TEXTO FORNECIDO:
━━━━━━━━━━━━━━━━
Friday, December 31, 2004

o outro dia

De hoje para amanhã talvez não mude nada de substancial. Há quem festeje, há quem nada celebre e para ambos amanhã será apenas mais um dia com 24 horas, com os problemas e com as alegrias do costume. A Igreja Católica propõe-nos um outro olhar sobre este dia que se sucede aos 365 acabados de andar: fazer de amanhã, o primeiro dia do ano, uma celebração da paz. Não haverá festa. Não se prevê fogo de artifício. Não virão vedetas de telenovela brasileira para desfilar. E nisso estará a força do dia da paz: ser um dia normal e no entanto atravessado por um desafio essencial, daqueles de que se faz o que é verdadeiramente importante.

Wednesday, December 29, 2004

que será será...
━━━━━━━━━━━━━━━━
TAREFA:
Retoma o texto do blogue sobre a passagem de ano e o dia da paz, escrevendo a continuação a partir do ponto em que termina.

(Registos de uma recolha de dados)
━━━━━━━━━━━━━━━━
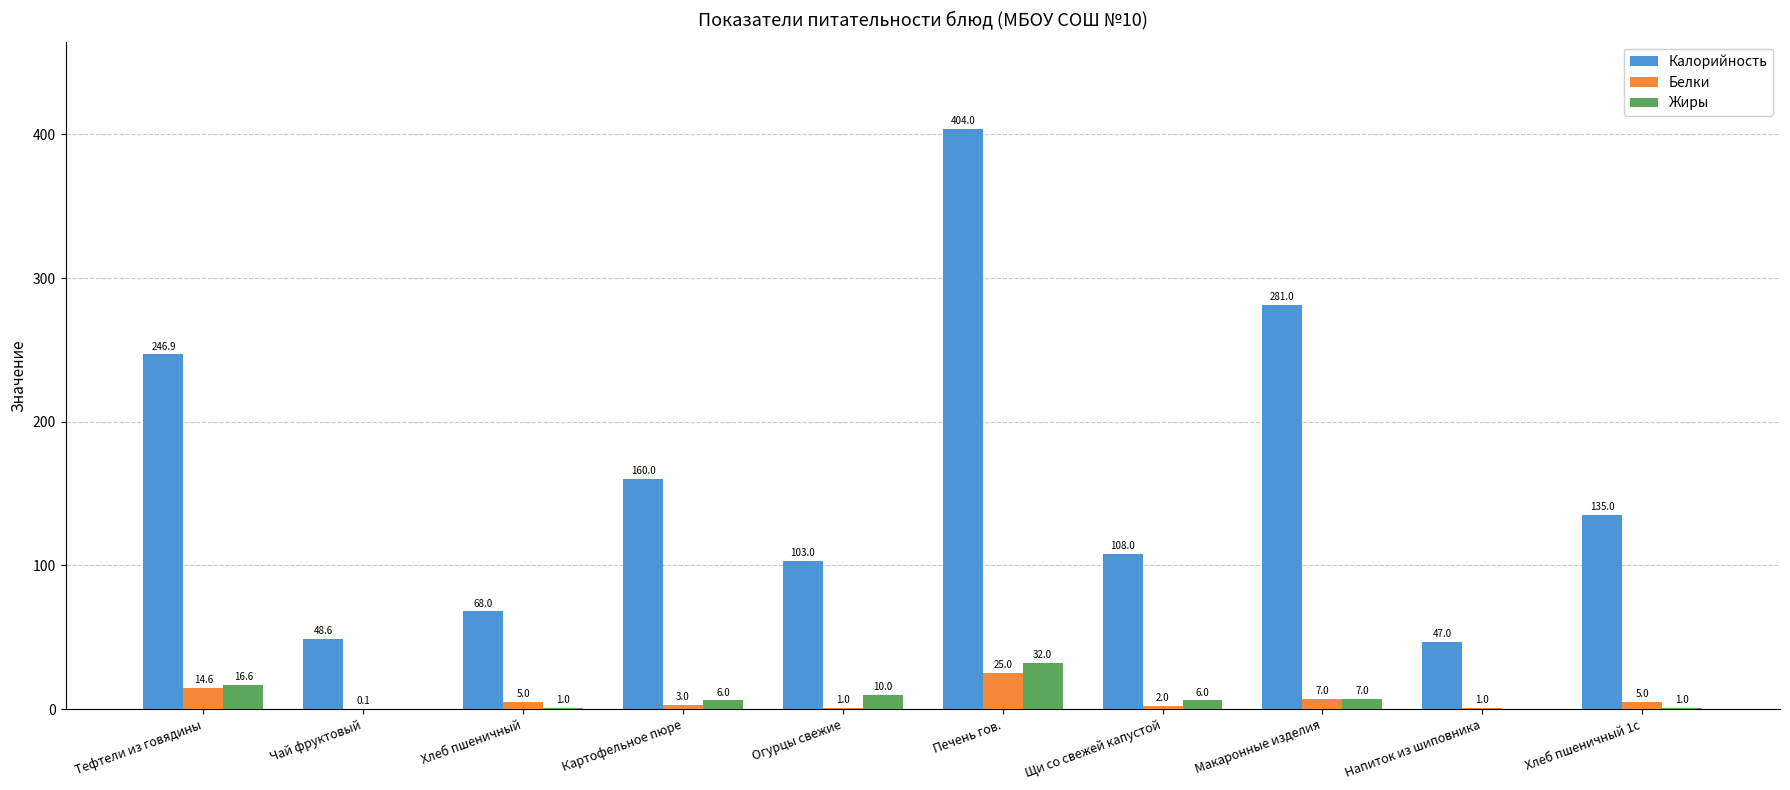

Which category has the highest value in the Жиры series?

Печень гов.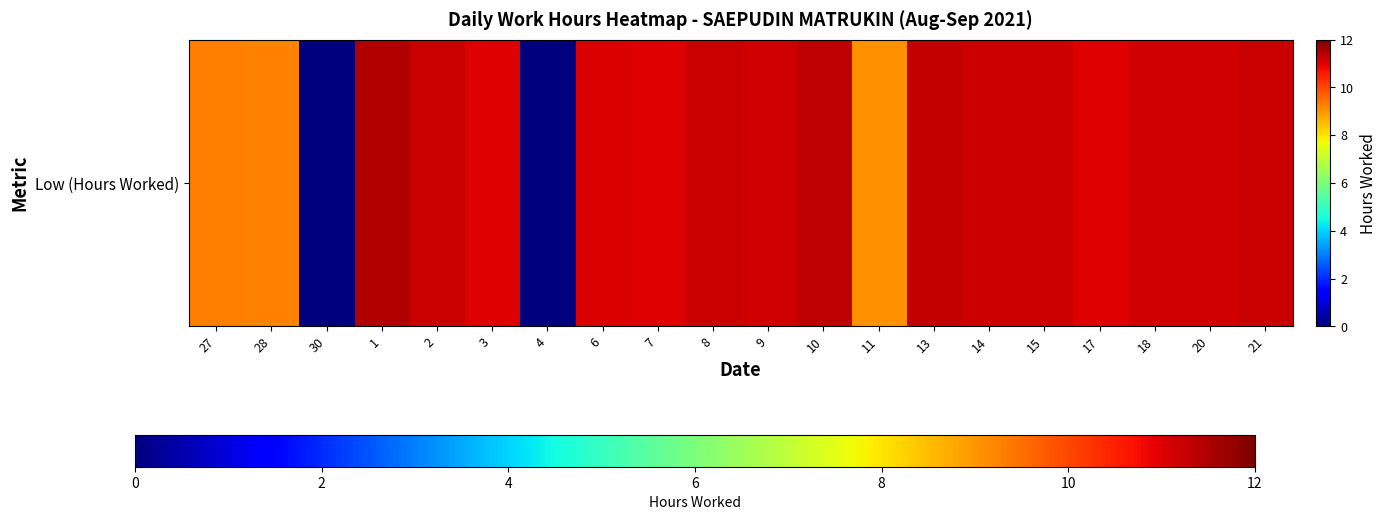

Read the value at 20.

11.1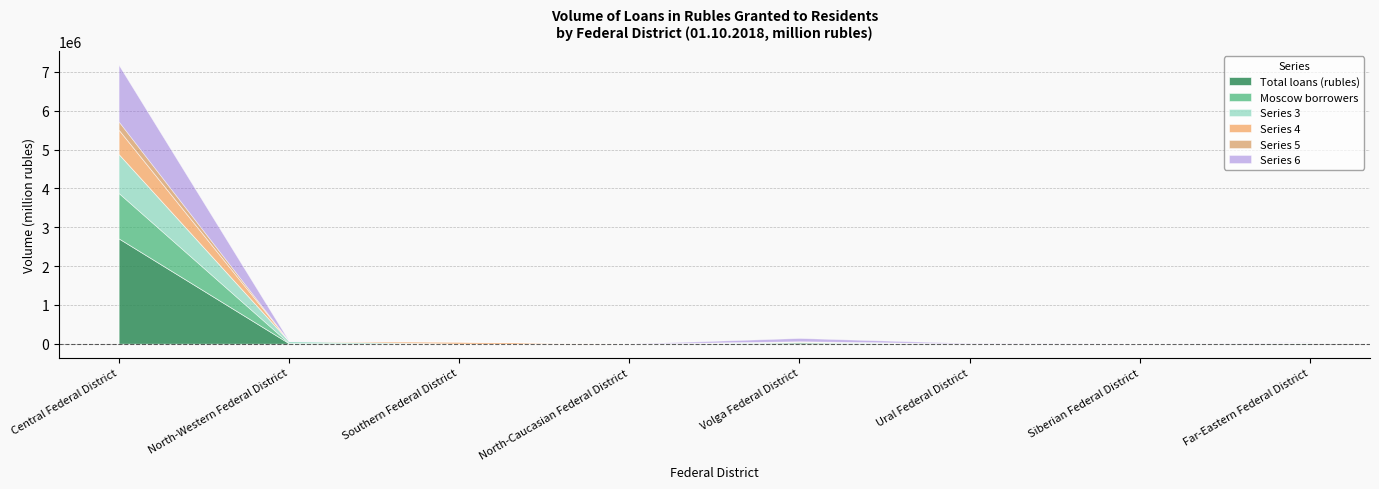

The Series 3 series shows 4 at North-Caucasian Federal District. True or false?

False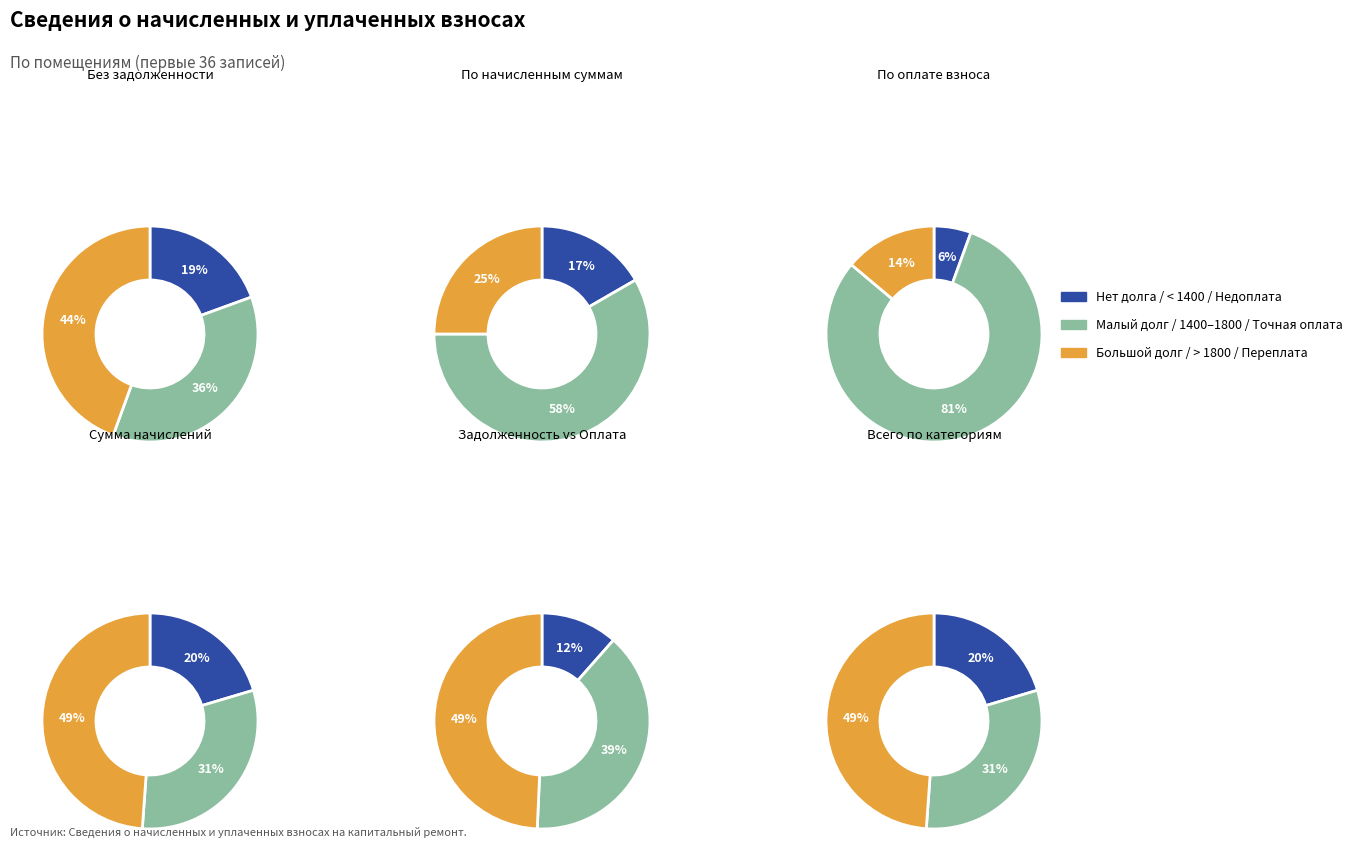

Does any single category account for the majority?

No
━━━━━━━━━━━━━━━━
RESPOSTA À TAREFA:
Que força tem o futuro no presente? Habituámo-nos a viver cada dia fugindo a esta grande questão. Esquecermo-nos de que existe um amanhã e que tudo o que fizermos – e não fizermos – hoje se vai projectar nos dias que vêm é uma espécie de fuga ao pesadelo. Mas, como dizia um herói da banda desenhada, o problema do futuro é que se vai tornando sempre em presente. Não há fuga possível. Agora que um novo ano se aproxima, simbolizando uma súbita entrada do futuro no presente, é mais que tempo de levar a sério a ideia de que temos muito mais a aprender com o que vem do que com o que passou.

Monday, December 27, 2004

unicidade

Foi Simone Weil que escreveu: “O homem forte não é o que possui os meios do poder e da violência. O que possui a força é aquele que sabe resistir à paixão colectiva e guarda o controle do próprio destino.” Entre a força de ser sujeito e a violência gratuita de quem se limita a fazer parte da multidão está uma decisão essencial. É fácil gritar no meio dos gritos dos outros. Difícil mesmo é assumir o que há de único em cada um de nós. Pensarmos pela nossa própria cabeça e encararmos de frente os riscos e as responsabilidades que daí resultam é um desafio à nossa coragem. No trabalho, na família, no partido ou na associação. E na Igreja também.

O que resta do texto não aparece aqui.